The common sense economist’s prediction for the economy is not good. According to a recent WSJ opinion, current economic indicators point to a recession in 2013. I do not disagree. “Orders for durable goods in August fell 13.2 % in August and inflation-adjusted personal income fell 0.3%.” Median income is down nearly 6% since the recession “ended.” Economic growth was only 1.3% for the third quarter while inflation was 1.7%, indicating negative real growth. A 2.3% tax on total revenue of Medical Device Manufacturers translates to a 15% tax on profits, driving this industry to tax-friendly countries. These are not good signs. A deepening recession in 2013 is highly likely. My prediction is dim regardless of who wins the presidency. If Obama wins, the prediction is much worse because of tax increases and sequestration. A win by Romney will moderate the recession through better expectations of business owners and consumers.
I see three major problems with the economy: debt, excessive government regulation, and taxes. National debt currently stands at $16 trillion and will grow to over $20 trillion in four years under current policies. But $16 trillion is only part of the problem. When you include unfunded liabilities, state and local debt, and personal debt, we owe over $154 trillion. We can pay this two ways—by hyperinflation or massive economic growth. Excessive government regulation is an impediment to economic growth. During his first three years, President Obama unleashed 106 new regulations costing the economy $46 billion annually, with more in the pipeline. The WSJ estimates that implementing Dodd-Frank could cost taxpayers $2.9 billion. Forbes reports that EPA regulations could kill the coal industry and cost $700 billion. Obamacare will cost $2.6 trillion in the first decade.
Taxes and their expectation cause uncertainty and decrease spending power. If businesses expect new taxes, they will not hire new workers. Consumers will spend less to save money to pay taxes. Excessive taxes will lead to a smaller tax base and less revenue. Government will waste tax dollars taken from consumers or business.

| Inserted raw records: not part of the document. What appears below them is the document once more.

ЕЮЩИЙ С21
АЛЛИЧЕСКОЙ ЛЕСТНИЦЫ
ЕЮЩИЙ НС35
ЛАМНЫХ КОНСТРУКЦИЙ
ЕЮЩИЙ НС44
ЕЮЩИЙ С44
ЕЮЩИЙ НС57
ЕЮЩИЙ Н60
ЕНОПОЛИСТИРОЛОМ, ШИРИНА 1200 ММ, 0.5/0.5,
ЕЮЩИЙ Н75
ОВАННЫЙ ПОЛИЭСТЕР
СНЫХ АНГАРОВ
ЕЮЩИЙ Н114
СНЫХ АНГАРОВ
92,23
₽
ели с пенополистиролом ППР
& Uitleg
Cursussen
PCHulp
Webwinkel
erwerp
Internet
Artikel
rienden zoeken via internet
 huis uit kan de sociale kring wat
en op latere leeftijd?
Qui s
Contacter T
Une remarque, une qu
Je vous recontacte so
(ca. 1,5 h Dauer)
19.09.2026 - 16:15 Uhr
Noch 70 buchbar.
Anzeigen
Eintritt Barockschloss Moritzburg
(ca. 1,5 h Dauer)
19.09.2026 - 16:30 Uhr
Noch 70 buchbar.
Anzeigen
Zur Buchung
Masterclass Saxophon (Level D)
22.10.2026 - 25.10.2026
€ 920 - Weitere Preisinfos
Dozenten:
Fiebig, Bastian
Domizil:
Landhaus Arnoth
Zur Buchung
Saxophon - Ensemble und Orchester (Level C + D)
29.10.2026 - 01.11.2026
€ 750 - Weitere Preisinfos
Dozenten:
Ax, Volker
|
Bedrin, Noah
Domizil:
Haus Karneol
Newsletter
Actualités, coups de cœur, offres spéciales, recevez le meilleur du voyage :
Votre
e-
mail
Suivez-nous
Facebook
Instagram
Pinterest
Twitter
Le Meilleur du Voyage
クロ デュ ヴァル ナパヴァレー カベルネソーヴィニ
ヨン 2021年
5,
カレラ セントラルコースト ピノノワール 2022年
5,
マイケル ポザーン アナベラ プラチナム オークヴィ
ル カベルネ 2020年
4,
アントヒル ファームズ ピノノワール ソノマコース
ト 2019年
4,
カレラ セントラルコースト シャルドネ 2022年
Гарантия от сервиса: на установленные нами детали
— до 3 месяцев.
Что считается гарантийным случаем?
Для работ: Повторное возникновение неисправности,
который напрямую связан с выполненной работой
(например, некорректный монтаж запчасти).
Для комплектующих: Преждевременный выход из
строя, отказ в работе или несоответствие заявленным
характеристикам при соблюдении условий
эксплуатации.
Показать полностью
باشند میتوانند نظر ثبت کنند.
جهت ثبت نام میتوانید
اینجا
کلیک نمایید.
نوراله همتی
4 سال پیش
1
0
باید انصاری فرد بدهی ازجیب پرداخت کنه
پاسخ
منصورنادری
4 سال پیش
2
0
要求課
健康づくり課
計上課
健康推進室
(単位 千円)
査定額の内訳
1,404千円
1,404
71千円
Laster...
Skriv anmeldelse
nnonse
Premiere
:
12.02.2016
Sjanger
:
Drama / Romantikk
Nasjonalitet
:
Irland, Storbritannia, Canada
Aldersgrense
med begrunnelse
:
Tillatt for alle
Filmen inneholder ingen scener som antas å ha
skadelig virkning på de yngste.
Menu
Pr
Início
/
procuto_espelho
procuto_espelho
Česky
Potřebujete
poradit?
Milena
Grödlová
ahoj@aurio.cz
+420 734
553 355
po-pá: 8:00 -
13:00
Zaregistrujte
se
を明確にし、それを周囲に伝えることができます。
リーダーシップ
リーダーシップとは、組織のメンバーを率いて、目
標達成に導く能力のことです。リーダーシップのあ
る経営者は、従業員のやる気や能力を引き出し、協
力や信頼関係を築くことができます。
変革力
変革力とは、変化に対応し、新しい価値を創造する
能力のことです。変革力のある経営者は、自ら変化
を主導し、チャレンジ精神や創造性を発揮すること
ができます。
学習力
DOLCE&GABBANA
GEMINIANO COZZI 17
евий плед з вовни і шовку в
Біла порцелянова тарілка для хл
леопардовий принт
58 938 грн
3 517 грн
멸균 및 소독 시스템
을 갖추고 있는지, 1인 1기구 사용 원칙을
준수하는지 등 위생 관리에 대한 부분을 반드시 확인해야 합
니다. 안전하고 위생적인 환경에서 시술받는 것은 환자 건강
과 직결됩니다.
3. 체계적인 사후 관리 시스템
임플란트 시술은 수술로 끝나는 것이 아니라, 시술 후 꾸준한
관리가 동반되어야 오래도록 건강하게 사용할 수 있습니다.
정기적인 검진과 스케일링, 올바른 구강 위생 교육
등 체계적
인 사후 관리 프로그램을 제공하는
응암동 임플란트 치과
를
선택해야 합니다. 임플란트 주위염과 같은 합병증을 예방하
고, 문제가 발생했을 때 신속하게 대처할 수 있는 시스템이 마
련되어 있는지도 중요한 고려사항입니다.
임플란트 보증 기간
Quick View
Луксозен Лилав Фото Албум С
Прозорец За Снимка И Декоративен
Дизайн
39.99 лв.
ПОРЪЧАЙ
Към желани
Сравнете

I can’t offer a rosy prediction for the economy over the next few years. I agree that we face a continuing but deeper recession in 2013. I say “continuing” because we are still in recession. The recovery announced by the Obama administration was political rather than economic. We have a decision to make on November 6. Do we want the government or the economy to grow? Growth is the only way out of the current mess.